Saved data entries
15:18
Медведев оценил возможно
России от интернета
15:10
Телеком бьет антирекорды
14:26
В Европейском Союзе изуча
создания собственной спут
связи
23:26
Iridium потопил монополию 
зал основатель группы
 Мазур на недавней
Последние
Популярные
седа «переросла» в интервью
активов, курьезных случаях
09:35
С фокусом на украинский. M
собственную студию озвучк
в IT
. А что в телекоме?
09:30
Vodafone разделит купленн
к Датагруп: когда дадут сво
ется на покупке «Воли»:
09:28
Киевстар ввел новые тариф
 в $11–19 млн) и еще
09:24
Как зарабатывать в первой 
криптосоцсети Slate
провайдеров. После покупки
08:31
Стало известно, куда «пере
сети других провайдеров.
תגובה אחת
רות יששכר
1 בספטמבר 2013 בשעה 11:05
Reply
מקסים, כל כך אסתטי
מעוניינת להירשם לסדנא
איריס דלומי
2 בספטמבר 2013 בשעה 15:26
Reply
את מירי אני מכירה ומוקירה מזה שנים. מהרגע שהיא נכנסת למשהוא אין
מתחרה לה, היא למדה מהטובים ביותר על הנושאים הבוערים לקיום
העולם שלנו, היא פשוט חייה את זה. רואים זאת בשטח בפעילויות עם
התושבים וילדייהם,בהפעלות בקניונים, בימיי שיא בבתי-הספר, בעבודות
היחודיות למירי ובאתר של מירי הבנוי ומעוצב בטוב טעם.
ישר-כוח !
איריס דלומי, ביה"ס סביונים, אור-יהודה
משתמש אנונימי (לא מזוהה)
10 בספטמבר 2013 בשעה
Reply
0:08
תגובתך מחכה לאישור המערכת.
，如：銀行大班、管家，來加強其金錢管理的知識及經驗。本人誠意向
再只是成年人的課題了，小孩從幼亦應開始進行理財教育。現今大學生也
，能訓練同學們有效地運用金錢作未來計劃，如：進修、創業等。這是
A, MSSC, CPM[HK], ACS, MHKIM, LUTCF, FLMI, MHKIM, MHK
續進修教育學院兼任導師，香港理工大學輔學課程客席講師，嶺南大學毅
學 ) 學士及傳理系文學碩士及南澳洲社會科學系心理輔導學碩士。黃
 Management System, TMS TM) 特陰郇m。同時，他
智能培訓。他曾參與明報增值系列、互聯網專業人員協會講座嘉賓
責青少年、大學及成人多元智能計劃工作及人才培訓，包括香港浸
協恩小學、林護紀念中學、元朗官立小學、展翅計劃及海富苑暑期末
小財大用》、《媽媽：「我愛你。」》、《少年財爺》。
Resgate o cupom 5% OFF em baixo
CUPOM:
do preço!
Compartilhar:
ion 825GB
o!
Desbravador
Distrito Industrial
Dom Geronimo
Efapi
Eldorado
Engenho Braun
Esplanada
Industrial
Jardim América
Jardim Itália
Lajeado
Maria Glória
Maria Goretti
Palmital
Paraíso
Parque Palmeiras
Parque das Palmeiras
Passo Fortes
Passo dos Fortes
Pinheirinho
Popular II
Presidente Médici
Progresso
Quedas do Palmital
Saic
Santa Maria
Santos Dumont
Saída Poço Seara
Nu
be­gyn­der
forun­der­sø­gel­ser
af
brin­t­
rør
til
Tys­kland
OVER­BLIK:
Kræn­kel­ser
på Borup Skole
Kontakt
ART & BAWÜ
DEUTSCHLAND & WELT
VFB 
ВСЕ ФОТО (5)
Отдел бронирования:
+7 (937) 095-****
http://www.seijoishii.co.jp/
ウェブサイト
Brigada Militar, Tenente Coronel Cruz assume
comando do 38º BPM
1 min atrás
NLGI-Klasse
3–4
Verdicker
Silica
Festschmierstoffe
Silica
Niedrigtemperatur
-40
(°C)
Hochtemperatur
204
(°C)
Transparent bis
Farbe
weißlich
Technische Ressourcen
---
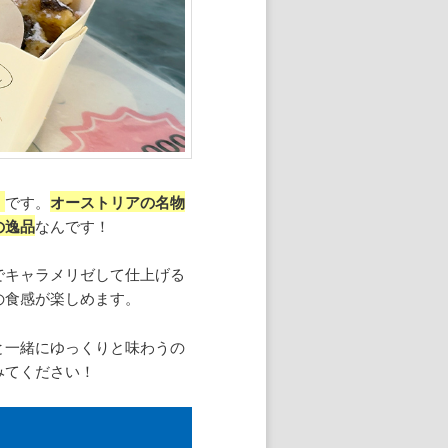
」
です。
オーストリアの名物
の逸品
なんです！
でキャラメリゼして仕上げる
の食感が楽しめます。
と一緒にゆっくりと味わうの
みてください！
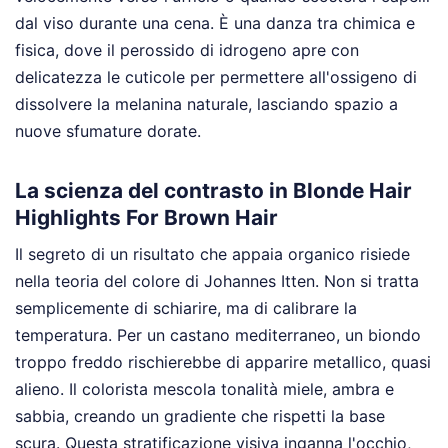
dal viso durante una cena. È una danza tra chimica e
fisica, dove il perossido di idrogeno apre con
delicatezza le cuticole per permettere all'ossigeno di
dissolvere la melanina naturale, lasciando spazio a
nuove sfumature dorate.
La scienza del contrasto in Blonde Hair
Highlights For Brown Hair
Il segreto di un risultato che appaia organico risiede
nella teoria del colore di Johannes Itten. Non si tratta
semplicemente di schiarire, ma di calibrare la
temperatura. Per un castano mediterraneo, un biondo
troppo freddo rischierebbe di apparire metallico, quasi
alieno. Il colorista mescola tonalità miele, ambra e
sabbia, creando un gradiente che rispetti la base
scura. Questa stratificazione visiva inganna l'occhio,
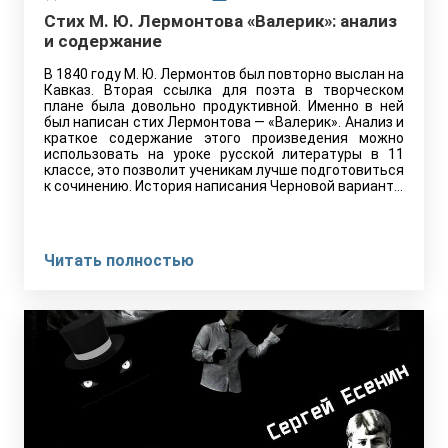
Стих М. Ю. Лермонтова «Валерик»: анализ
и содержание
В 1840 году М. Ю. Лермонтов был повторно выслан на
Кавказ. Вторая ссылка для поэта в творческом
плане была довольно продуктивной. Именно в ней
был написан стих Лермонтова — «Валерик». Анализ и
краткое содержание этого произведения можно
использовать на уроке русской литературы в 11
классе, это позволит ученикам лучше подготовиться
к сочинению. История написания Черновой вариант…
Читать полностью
...
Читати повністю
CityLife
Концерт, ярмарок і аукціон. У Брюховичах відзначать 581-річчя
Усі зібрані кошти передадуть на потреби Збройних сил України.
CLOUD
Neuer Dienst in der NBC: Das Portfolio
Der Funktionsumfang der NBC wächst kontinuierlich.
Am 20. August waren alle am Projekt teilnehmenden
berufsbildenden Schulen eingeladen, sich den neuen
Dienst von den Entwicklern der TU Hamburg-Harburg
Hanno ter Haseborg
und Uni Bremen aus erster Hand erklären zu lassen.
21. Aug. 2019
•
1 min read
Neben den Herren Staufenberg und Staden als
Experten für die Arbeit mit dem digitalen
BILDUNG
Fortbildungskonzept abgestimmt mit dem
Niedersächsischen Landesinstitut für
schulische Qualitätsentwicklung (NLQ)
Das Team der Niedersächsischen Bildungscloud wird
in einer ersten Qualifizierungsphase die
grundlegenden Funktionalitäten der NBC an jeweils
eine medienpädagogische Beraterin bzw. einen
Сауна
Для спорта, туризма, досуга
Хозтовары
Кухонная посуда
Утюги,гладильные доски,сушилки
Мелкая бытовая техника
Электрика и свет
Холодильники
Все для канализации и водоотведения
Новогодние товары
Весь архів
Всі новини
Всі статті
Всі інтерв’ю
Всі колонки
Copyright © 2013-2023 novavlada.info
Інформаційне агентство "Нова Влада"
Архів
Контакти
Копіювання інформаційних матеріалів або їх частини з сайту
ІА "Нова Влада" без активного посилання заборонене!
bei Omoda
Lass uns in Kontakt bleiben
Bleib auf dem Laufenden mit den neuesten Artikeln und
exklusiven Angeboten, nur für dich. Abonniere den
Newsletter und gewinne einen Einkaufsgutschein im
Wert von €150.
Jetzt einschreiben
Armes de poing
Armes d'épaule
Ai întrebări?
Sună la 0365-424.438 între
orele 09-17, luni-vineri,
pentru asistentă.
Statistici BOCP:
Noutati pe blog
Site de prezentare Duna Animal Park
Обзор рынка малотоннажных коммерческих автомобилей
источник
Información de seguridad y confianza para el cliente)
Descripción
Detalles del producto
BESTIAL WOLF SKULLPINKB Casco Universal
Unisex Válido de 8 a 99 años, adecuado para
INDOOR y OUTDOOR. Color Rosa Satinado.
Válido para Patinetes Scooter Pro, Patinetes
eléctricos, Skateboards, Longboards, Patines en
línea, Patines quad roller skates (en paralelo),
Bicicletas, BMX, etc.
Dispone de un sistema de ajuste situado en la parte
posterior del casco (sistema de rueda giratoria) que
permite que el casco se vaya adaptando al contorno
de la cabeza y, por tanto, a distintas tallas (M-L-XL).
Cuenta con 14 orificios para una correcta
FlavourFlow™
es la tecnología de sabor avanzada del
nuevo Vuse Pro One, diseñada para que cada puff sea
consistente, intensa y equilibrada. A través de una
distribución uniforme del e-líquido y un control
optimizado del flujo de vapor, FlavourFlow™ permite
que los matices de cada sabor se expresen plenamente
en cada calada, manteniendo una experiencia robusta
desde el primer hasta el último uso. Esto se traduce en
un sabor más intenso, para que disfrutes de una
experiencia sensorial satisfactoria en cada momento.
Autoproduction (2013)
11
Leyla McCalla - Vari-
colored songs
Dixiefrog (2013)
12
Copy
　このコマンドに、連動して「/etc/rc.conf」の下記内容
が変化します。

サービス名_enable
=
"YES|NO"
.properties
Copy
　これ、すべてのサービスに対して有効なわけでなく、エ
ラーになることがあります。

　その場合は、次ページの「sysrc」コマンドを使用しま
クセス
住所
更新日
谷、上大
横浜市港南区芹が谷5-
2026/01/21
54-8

**WHAT NEEDS TO BE DONE**
Format the lines starting at the one containing "Стих М. Ю. Лермонтова" and ending at the one containing "Читать полностью" as a Markdown table with the columns No. and Line, leaving out blank lines.

**ANSWER TO THIS EXERCISE**
| No. | Line |
|---|---|
| 1 | Стих М. Ю. Лермонтова «Валерик»: анализ |
| 2 | и содержание |
| 3 | В 1840 году М. Ю. Лермонтов был повторно выслан на |
| 4 | Кавказ. Вторая ссылка для поэта в творческом |
| 5 | плане была довольно продуктивной. Именно в ней |
| 6 | был написан стих Лермонтова — «Валерик». Анализ и |
| 7 | краткое содержание этого произведения можно |
| 8 | использовать на уроке русской литературы в 11 |
| 9 | классе, это позволит ученикам лучше подготовиться |
| 10 | к сочинению. История написания Черновой вариант… |
| 11 | Читать полностью |